What’s your desert right now? Here’s what God wants you to know: He’s with you right there, he’s never left you alone. If you’re not in one right now, I can tell you something for sure, you were in one a while back or you’ll be in one sometime in the future. Life has deserts, it’s part of the journey we walk. But to know that he is with us and that he leads us through them, what thanks that brings. Maybe all you can do right now is through parched lips in the middle of the desert say, “But God, I thank you that I’m not alone, I know in the desert you are still with me, and I hold on to that.” And if he has delivered you from desert times, thank him for that.
(Read Psalm 136:21-22)
God Gives Us A Place
God gave them a place, a place to belong. We should look at the place that God has given to us on many levels, where you live. Well, it’s not as big an apartment as I wanted. Well, I’m here and I’d rather be there. Well, I’m on a military base but I don’t have the connections I want. Well, the house isn’t quite the way I want it. We can all find something we don’t like about where we are, but you have a place, thank God for that. Even if you’re saying, God, I thank you for the shelter I’m staying in right now because other people have helped to provide a place, God, thank you for that place. Where you are, notice it and say, God, you provided a place for me.

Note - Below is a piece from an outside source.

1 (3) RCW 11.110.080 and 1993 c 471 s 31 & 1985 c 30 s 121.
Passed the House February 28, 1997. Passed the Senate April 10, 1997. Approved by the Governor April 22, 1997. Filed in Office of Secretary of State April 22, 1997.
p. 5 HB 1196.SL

There is a spiritual place called the church. The church is God’s people, but God has given us a place to gather together, a place to be his people in community, to stand alongside each other and say, “We will pray for you, your family, your kids, and we’ll be a community to help point everyone towards Jesus. We will be your friends, we will walk alongside of you, we will be a community of faith.”
What if believers in this church, whom I know are very grateful, started to not just be grateful, but paused and turned that gratefulness into thankfulness? Can you imagine what a guest would feel if they came into this church and they observed a group of people being genuinely thankful for one another—but also not just for one another, but thankful for God?

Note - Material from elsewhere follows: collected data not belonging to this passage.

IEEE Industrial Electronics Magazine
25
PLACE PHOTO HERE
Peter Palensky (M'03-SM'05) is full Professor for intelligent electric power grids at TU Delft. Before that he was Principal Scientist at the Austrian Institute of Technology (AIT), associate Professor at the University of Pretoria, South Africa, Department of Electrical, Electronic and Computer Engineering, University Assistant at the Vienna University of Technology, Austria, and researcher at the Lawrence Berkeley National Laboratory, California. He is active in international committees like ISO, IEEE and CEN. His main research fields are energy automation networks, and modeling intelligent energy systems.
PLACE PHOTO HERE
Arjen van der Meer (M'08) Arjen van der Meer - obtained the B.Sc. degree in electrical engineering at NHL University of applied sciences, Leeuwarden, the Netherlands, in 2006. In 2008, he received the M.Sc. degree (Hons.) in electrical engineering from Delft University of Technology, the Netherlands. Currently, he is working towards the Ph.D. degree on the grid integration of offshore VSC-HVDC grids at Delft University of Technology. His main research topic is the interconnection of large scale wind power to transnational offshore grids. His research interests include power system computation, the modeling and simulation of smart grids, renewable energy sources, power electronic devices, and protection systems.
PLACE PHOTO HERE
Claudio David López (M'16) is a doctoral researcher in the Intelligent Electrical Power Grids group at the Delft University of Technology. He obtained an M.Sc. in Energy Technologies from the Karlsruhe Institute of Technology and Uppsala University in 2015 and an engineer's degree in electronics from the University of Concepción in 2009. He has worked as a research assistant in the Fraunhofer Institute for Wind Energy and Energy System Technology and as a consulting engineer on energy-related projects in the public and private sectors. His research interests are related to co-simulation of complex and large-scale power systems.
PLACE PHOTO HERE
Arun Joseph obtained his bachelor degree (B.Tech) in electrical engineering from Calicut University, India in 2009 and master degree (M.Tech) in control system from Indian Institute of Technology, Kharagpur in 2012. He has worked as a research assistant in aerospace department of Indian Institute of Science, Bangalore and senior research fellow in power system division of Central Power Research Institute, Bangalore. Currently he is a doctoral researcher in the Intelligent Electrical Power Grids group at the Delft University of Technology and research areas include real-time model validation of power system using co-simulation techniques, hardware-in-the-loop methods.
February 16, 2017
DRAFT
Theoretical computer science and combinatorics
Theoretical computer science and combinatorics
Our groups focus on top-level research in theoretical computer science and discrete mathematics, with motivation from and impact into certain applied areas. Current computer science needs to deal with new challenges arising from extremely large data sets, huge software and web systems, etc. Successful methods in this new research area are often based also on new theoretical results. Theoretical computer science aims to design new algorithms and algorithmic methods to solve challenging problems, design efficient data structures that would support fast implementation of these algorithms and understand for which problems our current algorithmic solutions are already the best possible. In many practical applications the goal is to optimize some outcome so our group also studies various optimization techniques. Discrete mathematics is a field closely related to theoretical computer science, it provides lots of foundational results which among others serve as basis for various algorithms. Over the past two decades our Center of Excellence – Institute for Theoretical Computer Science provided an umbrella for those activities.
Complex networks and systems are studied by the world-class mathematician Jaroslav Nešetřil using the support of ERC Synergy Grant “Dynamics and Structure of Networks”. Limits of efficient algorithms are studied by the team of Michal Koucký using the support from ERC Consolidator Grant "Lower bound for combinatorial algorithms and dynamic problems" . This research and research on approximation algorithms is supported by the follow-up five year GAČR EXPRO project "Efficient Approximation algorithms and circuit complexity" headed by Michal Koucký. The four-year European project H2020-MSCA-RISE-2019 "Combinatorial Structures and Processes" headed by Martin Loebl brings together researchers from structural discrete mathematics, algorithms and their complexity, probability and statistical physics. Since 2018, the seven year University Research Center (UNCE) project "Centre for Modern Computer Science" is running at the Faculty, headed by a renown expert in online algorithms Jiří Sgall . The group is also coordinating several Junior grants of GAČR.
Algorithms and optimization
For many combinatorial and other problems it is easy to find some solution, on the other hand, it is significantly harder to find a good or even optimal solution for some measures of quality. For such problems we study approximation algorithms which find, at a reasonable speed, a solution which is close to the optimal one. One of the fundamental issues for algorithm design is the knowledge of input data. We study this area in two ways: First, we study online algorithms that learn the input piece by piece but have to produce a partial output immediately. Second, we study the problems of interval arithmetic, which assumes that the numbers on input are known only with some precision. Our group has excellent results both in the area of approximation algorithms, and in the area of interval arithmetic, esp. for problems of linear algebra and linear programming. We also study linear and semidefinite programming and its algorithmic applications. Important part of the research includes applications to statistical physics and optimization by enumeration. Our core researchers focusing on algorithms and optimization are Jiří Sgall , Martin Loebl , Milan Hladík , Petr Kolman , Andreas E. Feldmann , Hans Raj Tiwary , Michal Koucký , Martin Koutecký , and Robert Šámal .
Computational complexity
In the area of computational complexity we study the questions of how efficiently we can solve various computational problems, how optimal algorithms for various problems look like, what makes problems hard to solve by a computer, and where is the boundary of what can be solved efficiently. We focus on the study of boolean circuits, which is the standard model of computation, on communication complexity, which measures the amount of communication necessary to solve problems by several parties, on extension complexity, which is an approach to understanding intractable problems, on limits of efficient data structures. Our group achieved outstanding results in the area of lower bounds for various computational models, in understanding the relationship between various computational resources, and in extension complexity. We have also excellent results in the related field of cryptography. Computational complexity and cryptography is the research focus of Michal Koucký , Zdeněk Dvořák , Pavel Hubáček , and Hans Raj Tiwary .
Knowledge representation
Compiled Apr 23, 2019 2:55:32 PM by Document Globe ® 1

In fact, here’s the beauty of this truth. This truth is one of the reasons why we come to church. It is one of the reasons why I love TCC, and I love coming to church on Sunday afternoons. It is a time, in our busy weekly schedule, where we slow down and come together. And through prayer, song, giving, fellowship, and the preaching of God’s Word, we can turn our grateful into thankful. It is a time where we can specifically and honestly demonstrate our thankfulness to God, both publicly as a corporate body and privately in our own hearts and minds. So, every week, including today, let’s pause and turn our grateful into thankful.
(Psalm 136:5)
God Provides
We see that God provides. The question is, how is God providing? I can tell you this: Nobody is sitting here today without having had provisions because there are chips, muffins, cookies, and drinks available here. Every snack you have, would you stop and become that one who says, “God, thank you for this snack. It may not be exactly what I want, it may not be all that I want, but God, you provide daily bread, thank you, Lord, bless you.”
(Psalm 136:26)
God Is Worthy Of Thanks
The last verse declares that he is worthy of thanksgiving every day of our lives. This is my challenge to you: Be the one. Ten lepers were walking down that road and right in front of their eyes the leprosy fell off their bodies and they were healed. Nine kept on walking and one came back to Jesus. Will you be the one who says, I want to return to Jesus, I want to thank him.